My Dad simply pulled the tops off of the ornaments. Some came off easier than others. I could have drilled the holes, but thought that melting a hole might be a better way to make the holes to accommodate the half inch dowel rod that I used to support my topiary. I had an old glue gun that I made sure had no glue in. I turned the glue gun in and held it against the ornament until a hole began to be melted through the shell of the ornament. This is what I have, not really all that pretty, but this will be hidden when the ornaments are stacked together. If any plastic builds up on the outside of the ornament, use the hot glue gun to melt it and a box cutter to scrape it off so that the ornaments can fit together tightly. You can see that my second ornament had a ridge that needed to be removed. I used a combination of melting and box cutter to remove that so that the ornaments would fit tightly. If you scratch your ornaments at all or can’t get them snug enough, you can always add some glitter or decorative beads to hide and irregularities.

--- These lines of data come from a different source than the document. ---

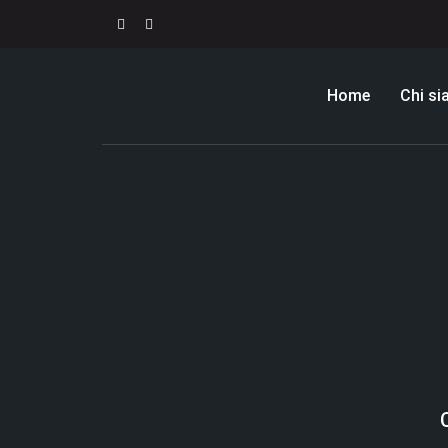
Home
Chi s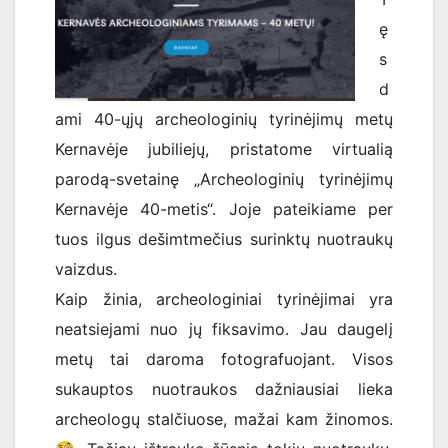
ę
s
d
ami 40-ųjų archeologinių tyrinėjimų metų
Kernavėje jubiliejų, pristatome virtualią
parodą-svetainę „Archeologinių tyrinėjimų
Kernavėje 40-metis“. Joje pateikiame per
tuos ilgus dešimtmečius surinktų nuotraukų
vaizdus.
Kaip žinia, archeologiniai tyrinėjimai yra
neatsiejami nuo jų fiksavimo. Jau daugelį
metų tai daroma fotografuojant. Visos
sukauptos nuotraukos dažniausiai lieka
archeologų stalčiuose, mažai kam žinomos.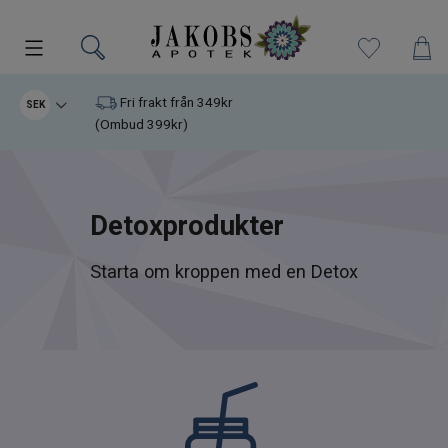
Kampanjer
Fri frakt från 349kr
SEK
(Ombud 399kr)
Nyheter
Varumärken
Detoxprodukter
Kosttillskott
Starta om kroppen med en Detox
Superfood
Hudvård
Kristaller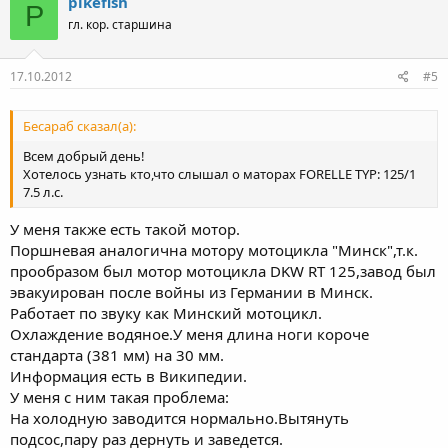
pikefish
P
гл. кор. старшина
17.10.2012
#5
Бесараб сказал(а):
Всем добрый день!
Хотелось узнать кто,что слышал о маторах FORELLE TYP: 125/1
7.5 л.с.
У меня также есть такой мотор.
Поршневая аналогична мотору мотоцикла "Минск",т.к.
прообразом был мотор мотоцикла DKW RT 125,завод был
эвакуирован после войны из Германии в Минск.
Работает по звуку как Минский мотоцикл.
Охлаждение водяное.У меня длина ноги короче
стандарта (381 мм) на 30 мм.
Информация есть в Википедии.
У меня с ним такая проблема:
На холодную заводится нормально.Вытянуть
подсос,пару раз дернуть и заведется.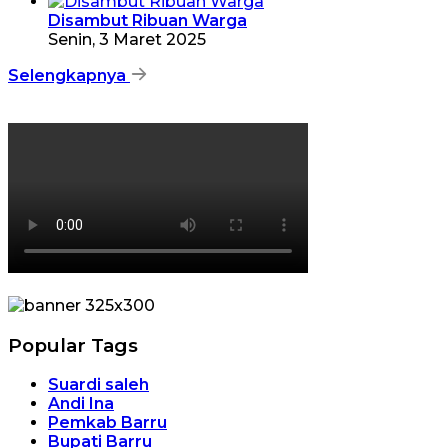
Disambut Ribuan Warga
Senin, 3 Maret 2025
Selengkapnya
Popular Tags
Suardi saleh
Andi Ina
Pemkab Barru
Bupati Barru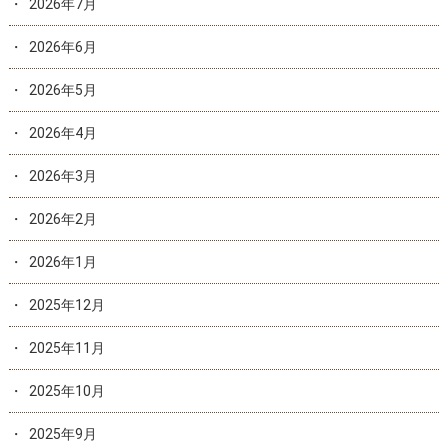
2026年7月
2026年6月
2026年5月
2026年4月
2026年3月
2026年2月
2026年1月
2025年12月
2025年11月
2025年10月
2025年9月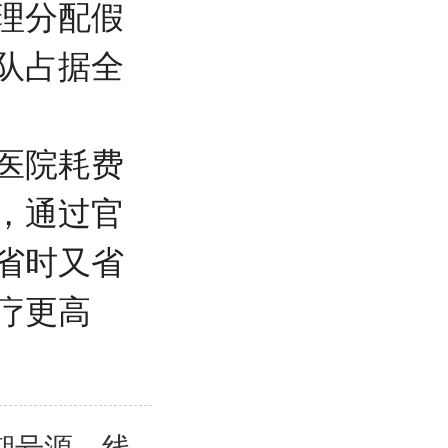
理分配假
队占据全
医院耗费
，通过官
省时又省
疗更高
期号源，线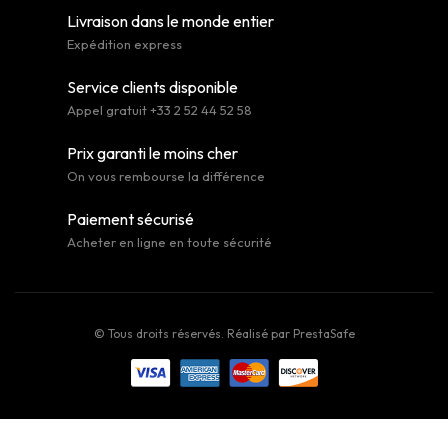
Livraison dans le monde entier
Expédition express
Service clients disponible
Appel gratuit +33 2 52 44 52 58
Prix garanti le moins cher
On vous rembourse la différence
Paiement sécurisé
Acheter en ligne en toute sécurité
© Tous droits réservés. Réalisé par
PrestaSafe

Truth be told, I am very happy to have my Mom and Dad so close by and to have my Dad’s help with some of my projects.
I am going to put my topiary in one of my urns by my front door. I usually have sansevieria in these pots, but I pulled them out and put them in the back yard for the holiday season.
This is how the inside of my urn looks, the foam and the rocks surround my plant when it is in the urn, for this application, I wedged a square of styrofoam firmly into the urn.
This is how my topiary looks. If not holding the bottom ornament, they would slide right down the dowel. The dowel I used is three feet long. I did not have to cut mine, but you might have to trim one down depending upon the depth of the container you are putting your topiary into.
I could simply push my dowel down through the cube of styrofoam and down to the bottom of the urn. I found that my urn was not quite deep enough to support my topiary where I wanted it, so I added two small blocks of dry floral foam, one in front and one in the back of my topiary. I added a garland to the base of the topiary, tucking it into the urn so it will not come loose.
Make your own topiary for a fraction of the cost of the catalog versions, and get to pick your own colors and styles!